WSPER’s liability for any claim related to the sale, use, or performance of Products or Services shall not exceed the amount paid by the Client for the specific item giving rise to the claim.

Under no circumstances shall WSPER be liable for any indirect, consequential, or incidental damages, including loss of data, revenue, or business opportunities.


WSPER provides best-effort monitoring and communication services, but its obligations do not constitute a guarantee of specific response times or outcomes.


9. Claims and Returns


Any claim related to nonconforming goods or services must be made in writing within 8 days of delivery or completion.

Claims received after this period will not be accepted.

All returns require prior written authorization from WSPER and must include proof of purchase.


10. Termination


Either party may terminate the agreement upon written notice if the other party materially breaches its obligations and fails to remedy the breach within 30 days of notice.

Upon termination, the Client remains responsible for all outstanding payments and may request deletion of stored data per WSPER’s Privacy Policy.


11. Data Ownership and Privacy


All data generated by WSPER devices remains the property of the Client.

WSPER acts as a data processor and handles all information in accordance with its Privacy & Data Processing Policy.

WSPER will not sell, repurpose, or use any data for advertising or surveillance purposes.


12. Governing Law and Jurisdiction


All contractual relations between WSPER and the Client are governed exclusively by the laws of the United States and the State of Louisiana, without regard to conflict-of-law principles.

Any dispute shall be resolved in the courts of St.
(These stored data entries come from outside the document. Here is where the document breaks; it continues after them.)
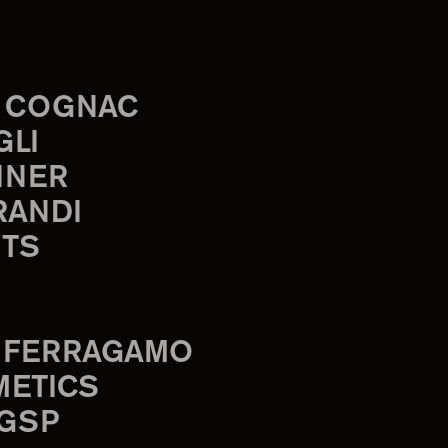
 COGNAC
GLI
INER
RANDI
TS
 FERRAGAMO
METICS
 GSP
Tammany Parish, Louisiana.


13. Force Majeure


WSPER shall not be liable for any delay or failure in performance due to events beyond its reasonable control, including natural disasters, acts of government, network outages, or supplier delays.


14. Entire Agreement


These Terms, together with any written proposal or signed agreement, constitute the entire agreement between WSPER and the Client.

No verbal or written communication shall modify these Terms unless expressly agreed in writing by an authorized representative of WSPER.